------ Record set

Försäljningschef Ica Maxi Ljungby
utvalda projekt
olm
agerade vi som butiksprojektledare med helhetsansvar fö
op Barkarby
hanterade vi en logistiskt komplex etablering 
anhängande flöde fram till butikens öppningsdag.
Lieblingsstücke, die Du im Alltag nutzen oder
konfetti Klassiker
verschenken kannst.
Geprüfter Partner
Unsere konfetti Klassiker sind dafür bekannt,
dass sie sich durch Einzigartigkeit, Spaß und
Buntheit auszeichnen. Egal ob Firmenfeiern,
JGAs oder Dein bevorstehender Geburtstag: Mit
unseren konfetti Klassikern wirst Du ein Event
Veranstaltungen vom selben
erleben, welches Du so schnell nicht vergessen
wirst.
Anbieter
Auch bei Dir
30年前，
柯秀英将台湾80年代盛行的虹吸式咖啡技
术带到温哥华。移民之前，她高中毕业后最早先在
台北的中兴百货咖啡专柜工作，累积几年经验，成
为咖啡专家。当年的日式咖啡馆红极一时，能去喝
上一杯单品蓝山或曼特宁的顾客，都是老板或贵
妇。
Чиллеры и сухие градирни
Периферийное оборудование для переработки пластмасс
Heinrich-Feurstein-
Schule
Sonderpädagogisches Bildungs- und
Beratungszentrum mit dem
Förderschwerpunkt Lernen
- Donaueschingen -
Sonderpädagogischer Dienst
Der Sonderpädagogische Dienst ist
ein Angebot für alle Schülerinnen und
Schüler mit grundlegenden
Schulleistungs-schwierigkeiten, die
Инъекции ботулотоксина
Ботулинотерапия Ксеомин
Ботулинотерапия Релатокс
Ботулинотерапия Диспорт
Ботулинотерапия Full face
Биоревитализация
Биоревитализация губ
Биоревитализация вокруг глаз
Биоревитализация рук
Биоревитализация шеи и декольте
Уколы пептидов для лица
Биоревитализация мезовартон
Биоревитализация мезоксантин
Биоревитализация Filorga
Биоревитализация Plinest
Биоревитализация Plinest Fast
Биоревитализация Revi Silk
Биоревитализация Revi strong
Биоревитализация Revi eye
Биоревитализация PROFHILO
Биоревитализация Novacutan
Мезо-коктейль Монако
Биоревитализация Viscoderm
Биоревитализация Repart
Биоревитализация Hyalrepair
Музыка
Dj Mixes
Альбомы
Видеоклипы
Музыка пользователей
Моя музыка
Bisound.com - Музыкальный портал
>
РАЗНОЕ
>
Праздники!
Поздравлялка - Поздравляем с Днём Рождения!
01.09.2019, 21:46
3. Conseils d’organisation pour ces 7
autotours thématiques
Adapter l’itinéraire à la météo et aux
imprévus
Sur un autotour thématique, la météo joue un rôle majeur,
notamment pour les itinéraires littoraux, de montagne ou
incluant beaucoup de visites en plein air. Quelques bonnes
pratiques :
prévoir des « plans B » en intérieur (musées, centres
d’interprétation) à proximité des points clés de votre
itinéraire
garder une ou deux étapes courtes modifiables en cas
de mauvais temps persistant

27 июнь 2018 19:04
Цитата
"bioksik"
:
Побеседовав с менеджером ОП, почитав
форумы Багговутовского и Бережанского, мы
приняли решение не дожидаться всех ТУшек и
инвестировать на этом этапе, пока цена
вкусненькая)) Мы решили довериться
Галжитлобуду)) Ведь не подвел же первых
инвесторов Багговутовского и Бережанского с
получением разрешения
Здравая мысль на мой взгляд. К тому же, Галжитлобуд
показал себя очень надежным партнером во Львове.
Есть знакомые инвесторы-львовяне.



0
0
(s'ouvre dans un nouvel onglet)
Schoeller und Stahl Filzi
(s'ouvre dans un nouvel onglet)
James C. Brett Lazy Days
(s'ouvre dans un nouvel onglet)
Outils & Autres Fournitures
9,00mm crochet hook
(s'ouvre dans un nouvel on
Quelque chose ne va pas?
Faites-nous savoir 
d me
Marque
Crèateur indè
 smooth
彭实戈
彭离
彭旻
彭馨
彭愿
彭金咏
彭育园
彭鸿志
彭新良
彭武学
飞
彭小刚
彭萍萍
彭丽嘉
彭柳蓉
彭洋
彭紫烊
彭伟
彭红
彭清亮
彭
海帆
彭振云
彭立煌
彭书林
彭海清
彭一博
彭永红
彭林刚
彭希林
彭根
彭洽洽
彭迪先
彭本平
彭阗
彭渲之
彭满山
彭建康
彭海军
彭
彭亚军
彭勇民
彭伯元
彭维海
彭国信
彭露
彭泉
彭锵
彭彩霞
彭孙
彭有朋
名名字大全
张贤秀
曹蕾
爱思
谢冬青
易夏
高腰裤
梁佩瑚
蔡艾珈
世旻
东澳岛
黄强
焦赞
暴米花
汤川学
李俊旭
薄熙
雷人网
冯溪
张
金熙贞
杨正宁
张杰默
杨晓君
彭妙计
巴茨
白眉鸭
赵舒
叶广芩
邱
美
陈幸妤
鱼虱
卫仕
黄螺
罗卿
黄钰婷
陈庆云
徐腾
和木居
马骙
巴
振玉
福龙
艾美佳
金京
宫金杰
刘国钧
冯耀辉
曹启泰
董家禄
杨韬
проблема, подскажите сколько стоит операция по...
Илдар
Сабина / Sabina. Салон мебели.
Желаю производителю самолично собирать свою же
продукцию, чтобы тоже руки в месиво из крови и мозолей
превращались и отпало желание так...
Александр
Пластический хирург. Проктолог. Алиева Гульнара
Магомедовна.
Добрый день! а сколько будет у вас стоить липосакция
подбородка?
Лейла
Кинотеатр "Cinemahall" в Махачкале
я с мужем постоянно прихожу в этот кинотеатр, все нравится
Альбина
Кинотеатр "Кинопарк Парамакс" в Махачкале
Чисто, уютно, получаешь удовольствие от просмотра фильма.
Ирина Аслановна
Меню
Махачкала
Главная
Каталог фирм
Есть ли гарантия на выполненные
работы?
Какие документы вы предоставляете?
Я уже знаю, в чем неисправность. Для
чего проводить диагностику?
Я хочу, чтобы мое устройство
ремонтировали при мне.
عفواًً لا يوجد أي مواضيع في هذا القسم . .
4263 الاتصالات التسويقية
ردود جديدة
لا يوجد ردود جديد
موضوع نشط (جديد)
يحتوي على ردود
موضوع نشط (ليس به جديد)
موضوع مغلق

------------

**Exercise aim:**
Each line of the entries above that contains "сколько" is to be copied.

**Task result:**
проблема, подскажите сколько стоит операция по...
Добрый день! а сколько будет у вас стоить липосакция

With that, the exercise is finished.